Le ton était tranchant, telle une lame. Froid, comme l'acier. La salle résonnait d'une guerre inévitable.

***

Moïe, le visage impassible, impénétrable, observa Athèlme se lever d'un mouvement las et quitter la salle du trône. Sa frustration ressortait par chacun de ses pores. Il était touché dans son amour propre, dans sa fierté et par-dessus tôt, un de ses modèles venaient de s'effondrer devant ses yeux, ce qui brisa le cœur du mage. L'enfant qu'il avait commencé à entraîner, alors qu'il n'avait que onze ans, était bel et bien devenu un homme. Un homme chargé de lourdes responsabilités. Un homme d'honneur, brave et loyal. Le demi-elfe s'autorisa un rictus de fierté. Puis son regard se posa sur un autre homme dont il avait fait l'éducation. Un roi, une légende pour Brazla. Un seigneur robuste, juste et dévoué. Mais ses yeux ne discernaient en ce moment qu'un masque de colère, peut-être même de folie. Deux prunelles iridescentes se tournèrent vers lui. Charbon ardent contre cristal fondu. Moïe ne plia pas. Il soutiendrait ce duel aussi longtemps qu'il le faudra, il ne s'abaisserait pas car, il le savait, la raison lui appartenait.

— As-tu quelque chose à redire, Moïe ?

Sar Ier n'avait pas bougé. Son ton était cinglant, dénué d'empathie.

— Je pense que vous me connaissez suffisamment pour savoir que j'ai bien des choses à dire, Mon Seigneur.

Moïe était stoïque. Ses lèvres avaient remué, laissant passer clairement son message, sans qu'aucune autre gestuelle ne l'accompagne.

Sar Ier fut le premier à rompre le duel. Il se leva, défroissa sa tunique pourpre dans des mouvements calculés et s'apprêta à quitter la salle. Le mage ne pouvait se résoudre à le laisser filer mais les mots qu'ils tenaient sur le bout de la langue refusaient de franchir la frontière de ses lèvres closes. Moïe se rappela Athèlme, la détermination dans son regard, sa volonté de s'interposer fortement contrée par son devoir. Lui n'avait pas cet obstacle. Son devoir était de conseiller, et c'est ce qu'il allait faire !

— Mon Seigneur, vous ne partirez pas sans que j'aie exprimé toutes ces choses que je dois vous dire. Et cela ne prendra qu'un instant.

Le roi effectua un demi-tour volontairement lent et observa d'un air détaché son ami. Moïe prit cela pour une invitation, bien malgré le manque d'entrain apparent, et saisit sa chance sans tarder.

— J'ai été le conseiller de bien des rois avant vous, seigneur. Mais une seule de mes missions m'aura marquée à tout jamais et je pense que vous savez pertinemment à qui je fais allusion.

— Moïe, je te conseil de ne pas me rabâcher quoi que ce soit sur mon père. Je ne suis, et je ne serais jamais cet homme. Est-ce clair ?

Cette fois encore, une voix tranchante, froide et calme. Trop calme.

— Dans ce cas, n'agissez pas comme celui dont vous ne voulez même pas entendre parler. Sar III était un homme impulsif. Vous l'avez découvert à vos dépens. Il résidait en permanence aux portes de la folie et ne trouvait le repos que dans des batailles sanglantes. Vous avez travaillé trop dur pour rebâtir un continent de paix pour que je vous laisse détruire en un claquement de doigt cet édifice de bonté. Vous êtes Sar le Justicier !

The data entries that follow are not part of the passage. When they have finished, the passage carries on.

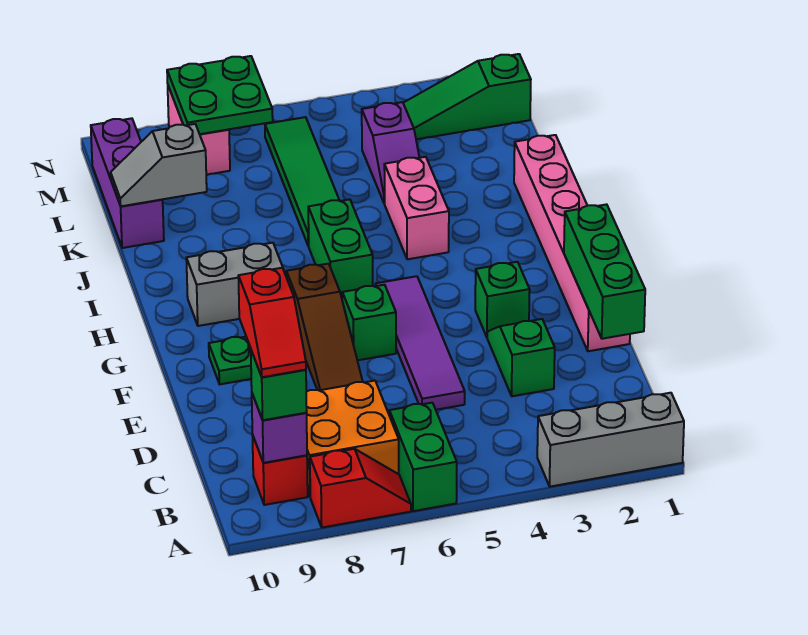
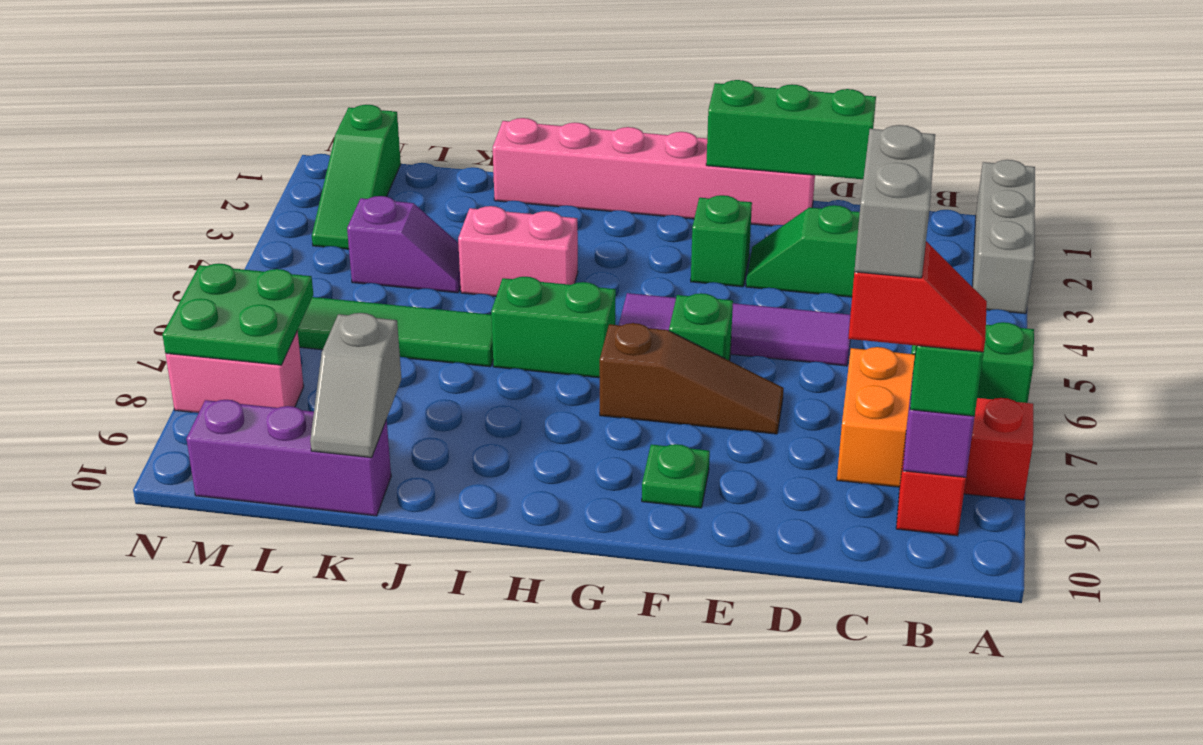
grey 1x2 brick [186,243,284,326] -> grey 1x2 brick moved to [854,125,935,278]

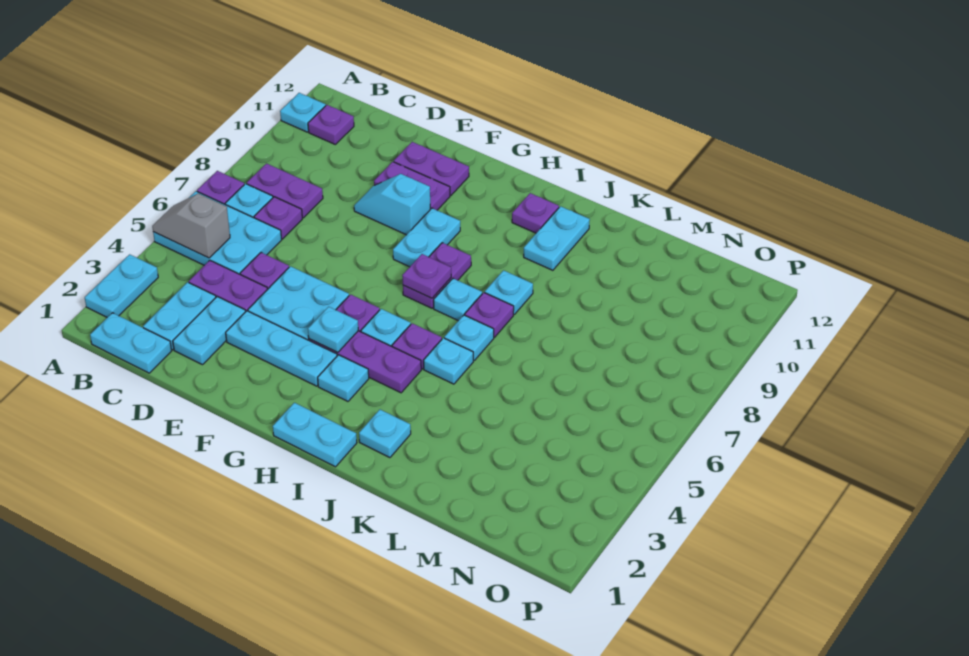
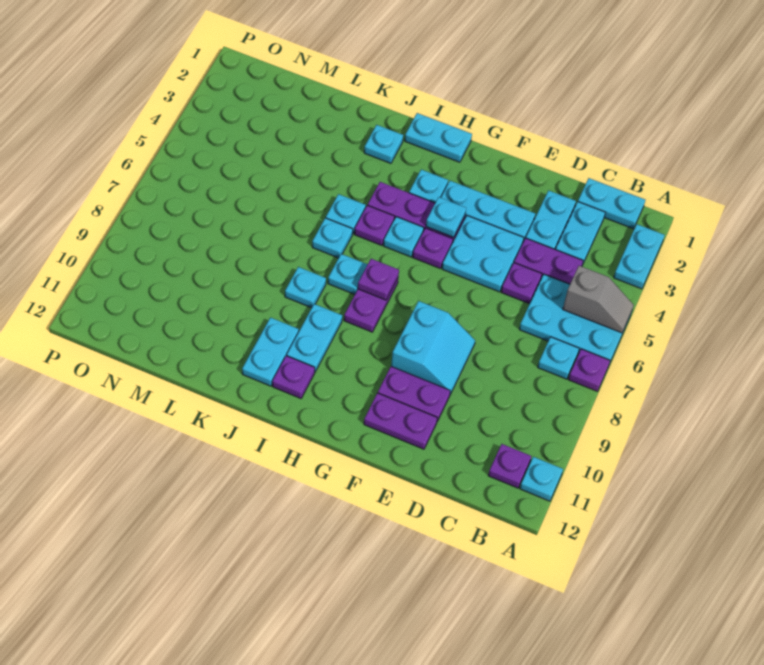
purple 1x2 plate [247,164,323,218] -> none
purple 1x1 plate [254,197,302,239] -> none
cyan 1x2 slope [354,174,430,235] -> cyan 2x2 slope [391,301,475,394]
cyan 1x2 plate [393,208,460,267] -> cyan 1x2 plate moved to [287,304,342,372]
purple 1x1 plate [465,293,514,337] -> none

Sar Ier n'avait pas quitté Moïe des yeux. Ce dernier avait même cru avoir percé la carapace de son roi lorsqu'un tic avait agité son œil droit. Une flamme avait brillé dans son regard, pour s'étouffer aussitôt. S'étouffer au milieu de la haine et de la violence qui avaient pris possession de son esprit. Il n'y avait plus d'espoir.

— Moïe, tu seras toujours là pour conserver l'édifice. Qu'il soit de bonté ou non. Car tu seras avec nous. Un roi a besoin de son mage lors des grandes batailles.